### Text provided
Spending time with Mr South Africa

We were lucky enough to spend some time with the Current Mr South Africa or Habib Noorbhai as he is known to his friends, coworkers, students and more than likely his mom just calls him Habib, we forgot to double check.

What we learnt from the current Mr South Africa other than he is a really nice guy and very driven is that he is kind and takes work seriously. He will be interviewed shortly on YLP and we will let you know when so you guys can hear how passionate he is about what he speaks about.

Little bit of basic background information Habib, he is an university lecturer and registered Biokineticist. He works with his charity The Humanitarians and is actively involved with the future development of cricket. Read our interview down below and start prepping questions for interview with YLP

Lets get started:

  • What advice about time management do you wish you had known when you started University?

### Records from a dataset
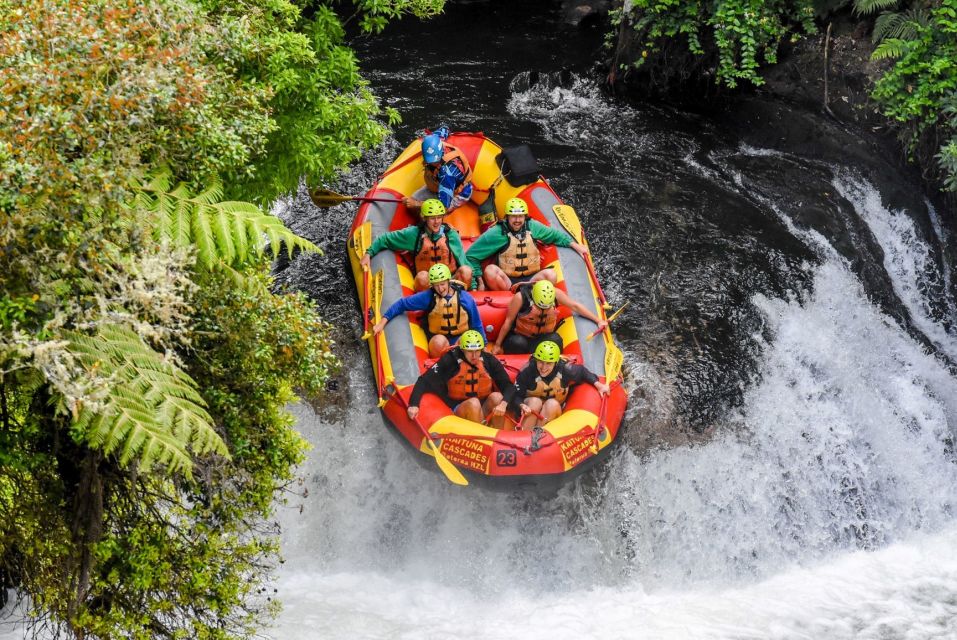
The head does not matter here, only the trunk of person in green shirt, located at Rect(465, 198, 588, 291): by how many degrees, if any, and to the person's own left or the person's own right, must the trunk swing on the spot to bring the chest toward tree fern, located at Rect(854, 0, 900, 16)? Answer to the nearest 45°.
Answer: approximately 135° to the person's own left

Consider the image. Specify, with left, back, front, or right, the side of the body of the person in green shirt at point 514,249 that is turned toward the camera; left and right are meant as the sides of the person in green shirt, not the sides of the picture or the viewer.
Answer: front

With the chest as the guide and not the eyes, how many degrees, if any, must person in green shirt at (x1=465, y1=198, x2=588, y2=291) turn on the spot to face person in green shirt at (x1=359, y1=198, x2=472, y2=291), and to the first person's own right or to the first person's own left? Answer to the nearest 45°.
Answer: approximately 90° to the first person's own right

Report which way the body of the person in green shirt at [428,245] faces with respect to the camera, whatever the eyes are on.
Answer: toward the camera

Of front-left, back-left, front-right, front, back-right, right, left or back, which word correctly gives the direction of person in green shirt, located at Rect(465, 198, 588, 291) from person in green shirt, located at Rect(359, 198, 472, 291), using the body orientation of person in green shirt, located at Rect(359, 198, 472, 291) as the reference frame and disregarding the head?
left

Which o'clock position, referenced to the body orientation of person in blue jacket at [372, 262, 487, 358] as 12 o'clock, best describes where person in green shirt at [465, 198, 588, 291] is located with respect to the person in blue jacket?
The person in green shirt is roughly at 7 o'clock from the person in blue jacket.

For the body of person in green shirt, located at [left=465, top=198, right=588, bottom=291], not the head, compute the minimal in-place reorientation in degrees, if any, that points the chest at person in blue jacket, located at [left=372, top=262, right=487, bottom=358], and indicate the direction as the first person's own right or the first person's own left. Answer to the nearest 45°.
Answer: approximately 45° to the first person's own right

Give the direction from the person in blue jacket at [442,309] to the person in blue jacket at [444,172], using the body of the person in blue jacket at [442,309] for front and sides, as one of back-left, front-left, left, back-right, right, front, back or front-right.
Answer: back

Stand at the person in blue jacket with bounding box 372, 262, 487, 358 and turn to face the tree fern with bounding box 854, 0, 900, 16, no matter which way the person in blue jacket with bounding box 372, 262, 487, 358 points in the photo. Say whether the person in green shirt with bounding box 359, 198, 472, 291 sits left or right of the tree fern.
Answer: left

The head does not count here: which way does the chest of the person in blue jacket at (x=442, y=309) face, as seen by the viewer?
toward the camera

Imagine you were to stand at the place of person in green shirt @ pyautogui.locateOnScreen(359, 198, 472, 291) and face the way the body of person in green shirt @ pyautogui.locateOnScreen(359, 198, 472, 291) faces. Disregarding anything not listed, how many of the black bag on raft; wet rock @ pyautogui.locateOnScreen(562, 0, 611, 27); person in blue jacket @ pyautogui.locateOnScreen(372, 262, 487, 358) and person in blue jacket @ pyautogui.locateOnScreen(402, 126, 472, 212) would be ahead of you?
1

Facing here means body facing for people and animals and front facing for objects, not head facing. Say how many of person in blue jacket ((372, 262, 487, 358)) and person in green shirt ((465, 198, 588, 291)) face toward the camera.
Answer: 2

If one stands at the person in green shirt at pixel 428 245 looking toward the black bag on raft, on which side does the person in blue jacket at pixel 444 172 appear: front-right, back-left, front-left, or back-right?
front-left

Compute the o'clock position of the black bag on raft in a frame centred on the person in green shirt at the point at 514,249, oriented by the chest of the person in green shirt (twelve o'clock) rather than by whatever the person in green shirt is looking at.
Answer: The black bag on raft is roughly at 6 o'clock from the person in green shirt.

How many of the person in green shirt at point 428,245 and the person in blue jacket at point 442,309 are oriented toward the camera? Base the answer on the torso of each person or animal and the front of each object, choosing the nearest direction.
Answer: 2
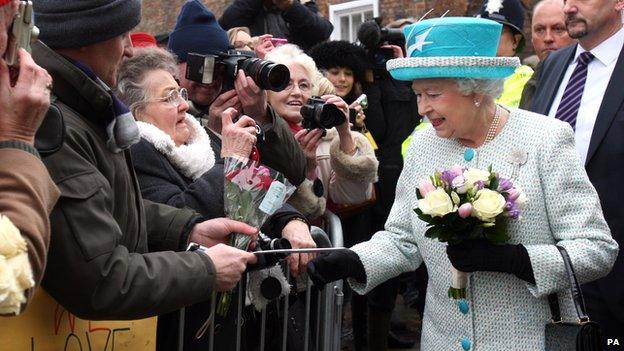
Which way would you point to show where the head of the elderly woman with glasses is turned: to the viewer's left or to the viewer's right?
to the viewer's right

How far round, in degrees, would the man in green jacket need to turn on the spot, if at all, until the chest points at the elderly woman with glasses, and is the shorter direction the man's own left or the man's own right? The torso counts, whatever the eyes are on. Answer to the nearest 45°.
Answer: approximately 45° to the man's own left

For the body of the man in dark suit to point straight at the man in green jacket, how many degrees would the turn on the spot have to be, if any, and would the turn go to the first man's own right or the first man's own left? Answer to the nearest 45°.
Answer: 0° — they already face them

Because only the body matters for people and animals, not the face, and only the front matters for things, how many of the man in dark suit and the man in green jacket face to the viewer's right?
1

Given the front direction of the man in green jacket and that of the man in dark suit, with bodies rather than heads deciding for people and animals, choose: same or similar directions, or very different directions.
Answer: very different directions

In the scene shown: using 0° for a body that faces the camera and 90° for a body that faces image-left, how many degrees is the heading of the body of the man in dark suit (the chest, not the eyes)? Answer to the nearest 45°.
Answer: approximately 45°

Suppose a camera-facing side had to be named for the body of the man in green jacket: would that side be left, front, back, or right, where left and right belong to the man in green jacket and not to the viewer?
right
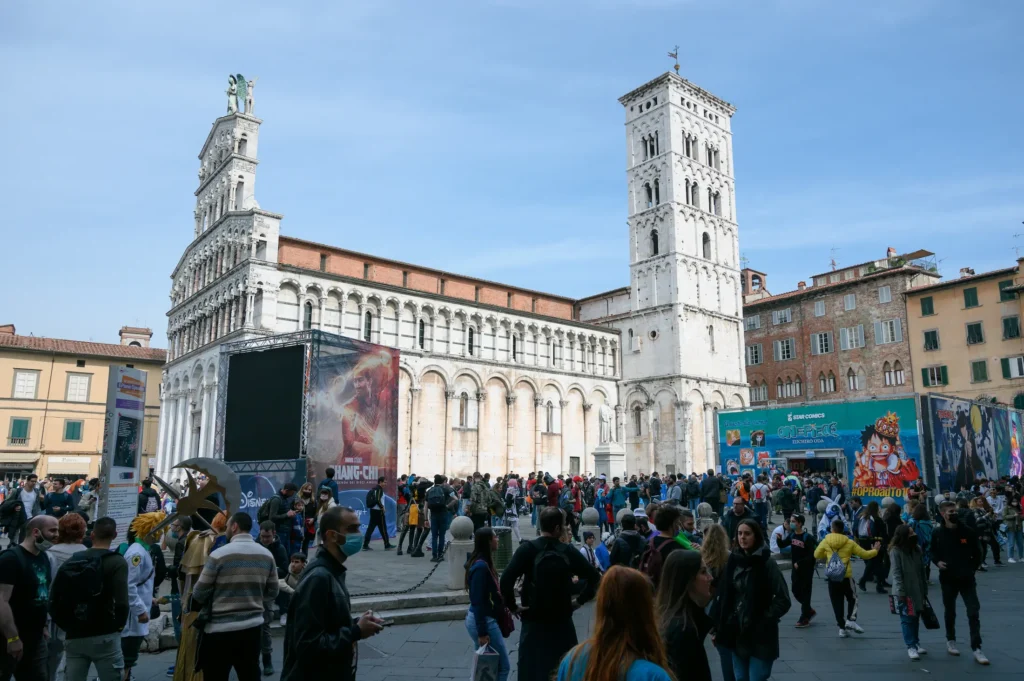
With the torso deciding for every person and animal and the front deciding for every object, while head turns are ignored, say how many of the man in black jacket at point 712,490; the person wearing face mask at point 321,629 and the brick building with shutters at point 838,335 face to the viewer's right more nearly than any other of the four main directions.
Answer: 1

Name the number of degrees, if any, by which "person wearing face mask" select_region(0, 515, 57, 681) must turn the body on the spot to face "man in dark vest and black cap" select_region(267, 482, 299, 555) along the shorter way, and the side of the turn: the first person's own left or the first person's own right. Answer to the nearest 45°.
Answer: approximately 90° to the first person's own left

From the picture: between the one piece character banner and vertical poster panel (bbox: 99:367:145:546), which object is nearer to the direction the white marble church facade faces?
the vertical poster panel

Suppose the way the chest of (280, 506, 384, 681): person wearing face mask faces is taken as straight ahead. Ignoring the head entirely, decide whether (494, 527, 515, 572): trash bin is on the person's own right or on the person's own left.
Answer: on the person's own left

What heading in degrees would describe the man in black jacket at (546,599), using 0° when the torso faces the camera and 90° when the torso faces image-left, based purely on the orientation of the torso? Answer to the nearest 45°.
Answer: approximately 180°

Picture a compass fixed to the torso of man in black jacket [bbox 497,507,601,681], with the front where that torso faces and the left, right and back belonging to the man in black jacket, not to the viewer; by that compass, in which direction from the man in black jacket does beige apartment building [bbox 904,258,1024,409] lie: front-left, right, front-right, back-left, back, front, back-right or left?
front-right

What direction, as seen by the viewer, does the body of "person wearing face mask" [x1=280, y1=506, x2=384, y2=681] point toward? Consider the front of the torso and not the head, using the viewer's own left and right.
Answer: facing to the right of the viewer

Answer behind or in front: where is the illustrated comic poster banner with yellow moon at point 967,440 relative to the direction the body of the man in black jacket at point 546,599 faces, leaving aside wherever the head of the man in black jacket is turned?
in front

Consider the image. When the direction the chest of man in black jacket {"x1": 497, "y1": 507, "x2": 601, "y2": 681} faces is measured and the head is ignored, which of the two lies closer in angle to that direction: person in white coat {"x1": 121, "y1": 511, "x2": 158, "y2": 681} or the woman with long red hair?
the person in white coat

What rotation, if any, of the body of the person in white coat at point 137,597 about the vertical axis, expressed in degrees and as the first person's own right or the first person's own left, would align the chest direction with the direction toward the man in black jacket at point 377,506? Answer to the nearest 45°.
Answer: approximately 45° to the first person's own left

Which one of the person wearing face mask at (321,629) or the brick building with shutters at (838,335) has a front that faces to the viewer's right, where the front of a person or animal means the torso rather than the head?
the person wearing face mask

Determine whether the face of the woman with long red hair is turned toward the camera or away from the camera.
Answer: away from the camera

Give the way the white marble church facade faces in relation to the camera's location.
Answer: facing the viewer and to the left of the viewer
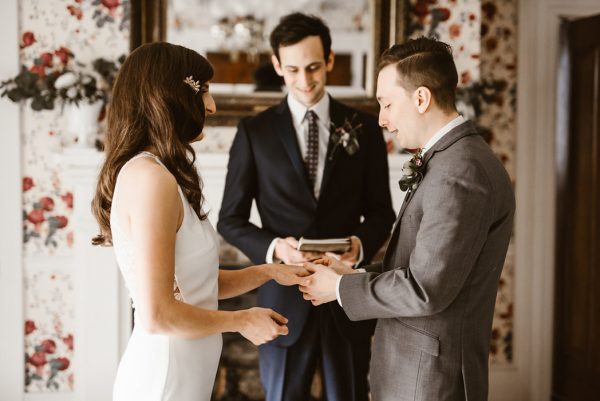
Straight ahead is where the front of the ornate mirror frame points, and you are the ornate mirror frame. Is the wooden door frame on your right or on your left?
on your left

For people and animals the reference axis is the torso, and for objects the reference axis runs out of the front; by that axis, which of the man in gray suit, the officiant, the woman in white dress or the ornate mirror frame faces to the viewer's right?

### Tasks to complete
a) In the article about Mr South Africa, transcribe the passage from "Little bit of" to "you started University?".
b) According to the article about Mr South Africa, what two professional roles does Habib Noorbhai hold?
c) Translate this sentence from the article about Mr South Africa into Spanish: "He works with his charity The Humanitarians and is actively involved with the future development of cricket."

### Outputs in order
a)
Little bit of basic background information Habib, he is an university lecturer and registered Biokineticist. He works with his charity The Humanitarians and is actively involved with the future development of cricket. Read our interview down below and start prepping questions for interview with YLP

Lets get started:

  • What advice about time management do you wish you had known when you started University?

b) He is a university lecturer and a registered Biokineticist.

c) Trabaja con su organización benéfica The Humanitarians y participa activamente en el desarrollo futuro del críquet.